Proposals to install pigeon-guarding systems have been put forward for the Bridewell and Shirehall, following a successful application for a similar idea at Norwich Castle. Mess on the pavement outside the Shirehall, in Market Avenue, below where the pigeons roost, affects access to the building for visitors according to planning documents from the Norfolk museums service.
The papers add that the droppings are also causing white staining to the stonework, which cleaning is “unlikely to remove”, as well as health and safety issues. At the Bridewell, the documents state the volume of pigeon waste creates a risk of “slipping on wet foul”.
Measures to deter pigeons from sills and ledges in the museum’s central courtyard were installed during a recent £1.5m refurbishment. But the plans reveal these are ineffective in many areas.
There are concerns at both sites that the mess stops workers being able to reach and clean out gutters and pipes to stop them getting blocked. There is a risk water could seep into the walls and damage the buildings’ walls if these are not unblocked.
Posts with thin wire on them are proposed for both buildings. These aim to stop pigeons from being able to roost or perch.

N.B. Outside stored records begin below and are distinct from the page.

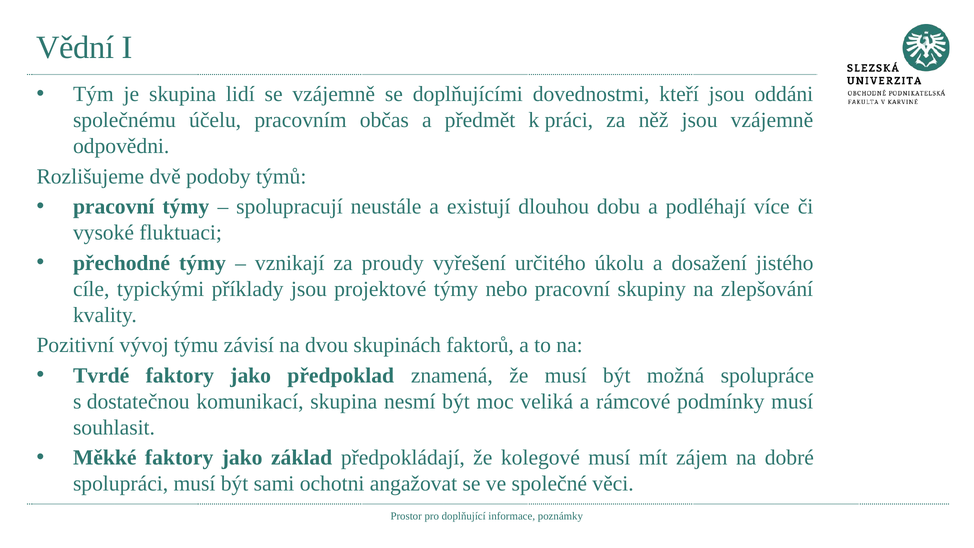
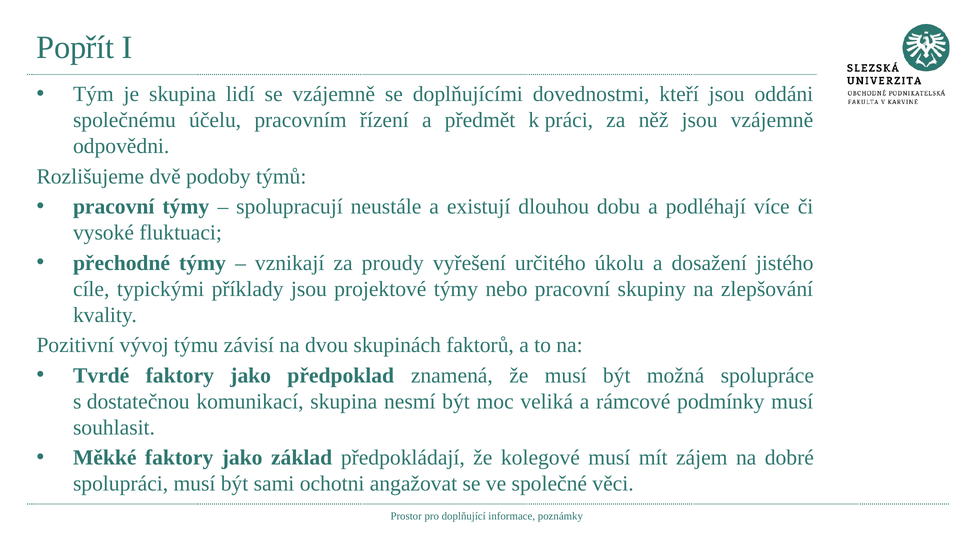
Vědní: Vědní -> Popřít
občas: občas -> řízení
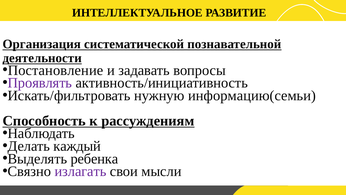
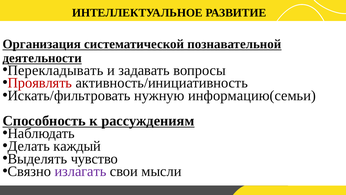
Постановление: Постановление -> Перекладывать
Проявлять colour: purple -> red
ребенка: ребенка -> чувство
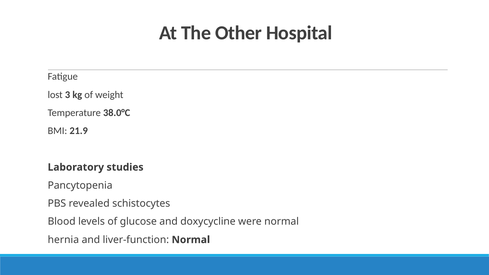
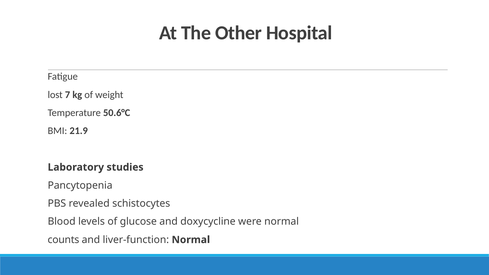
3: 3 -> 7
38.0°C: 38.0°C -> 50.6°C
hernia: hernia -> counts
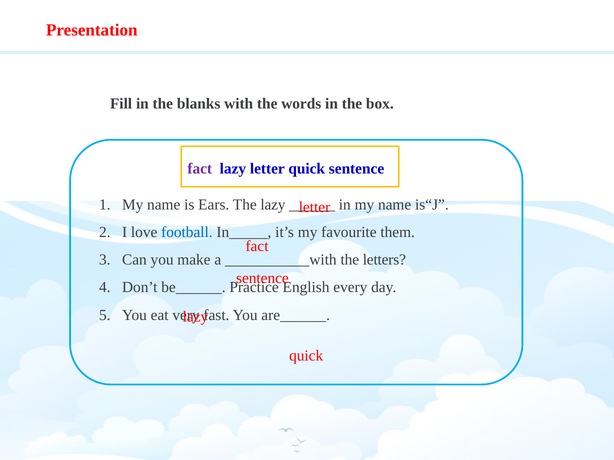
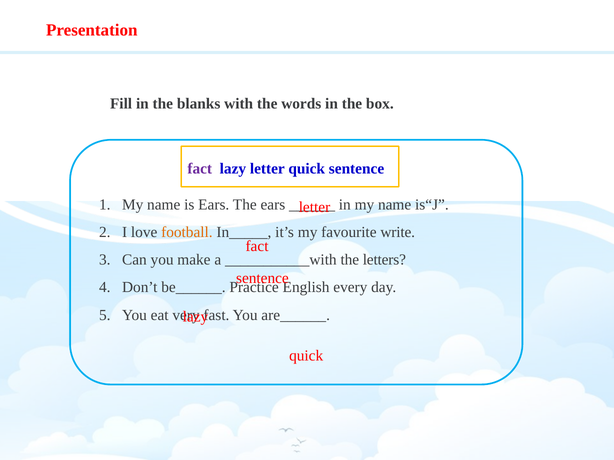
The lazy: lazy -> ears
football colour: blue -> orange
them: them -> write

Museum officials are also bidding for cash to fund a similar defence system at Norwich Castle after the city council approved the plan. It is hoped these measures will protect the 11th century structure from further damage. The post and wire system was trialled and also checked by English Heritage before permission was granted, to try and ensure it will not ruin the appearance of the castle.
Stuart Garner, operations manager for Norwich museums, said: “We’ve had the pilot and we all agreed on the best way forward with English Heritage. We’ve got the majority of listed-building consent. Now, it’s preparing the documents for the funding.”
Mr Garner said it was Norfolk County Council’s responsibility to look after the attractions, but the city council has agreed to contribute 30pc toward the costs of pigeon-proofing them. No cost figures have yet to be made public.
Dr Will Fletcher, English Heritage’s inspector of ancient monuments in Norfolk, said it is difficult trying to protect historic buildings from pigeons.
But he said it involved pinpointing the ideal roosting locations and then installing new equipment without damaging the fabric of the building while ensuring it is “sympathetic” to its appearance.
Dr Fletcher said of the Norwich Castle plans: “It can all be taken away without damaging the fabric and leaving the castle intact.
“We will come back six to eight months or a year later down the line to see how effective it’s been.
“We are aware of the fact pigeons can be a problem elsewhere. We’ve talked about the issues, falconry and other options around the town but it pushes it from one place to another.
“There will be an ongoing issue and it’s really something for the people of Norwich to get involved in and we welcome their views.”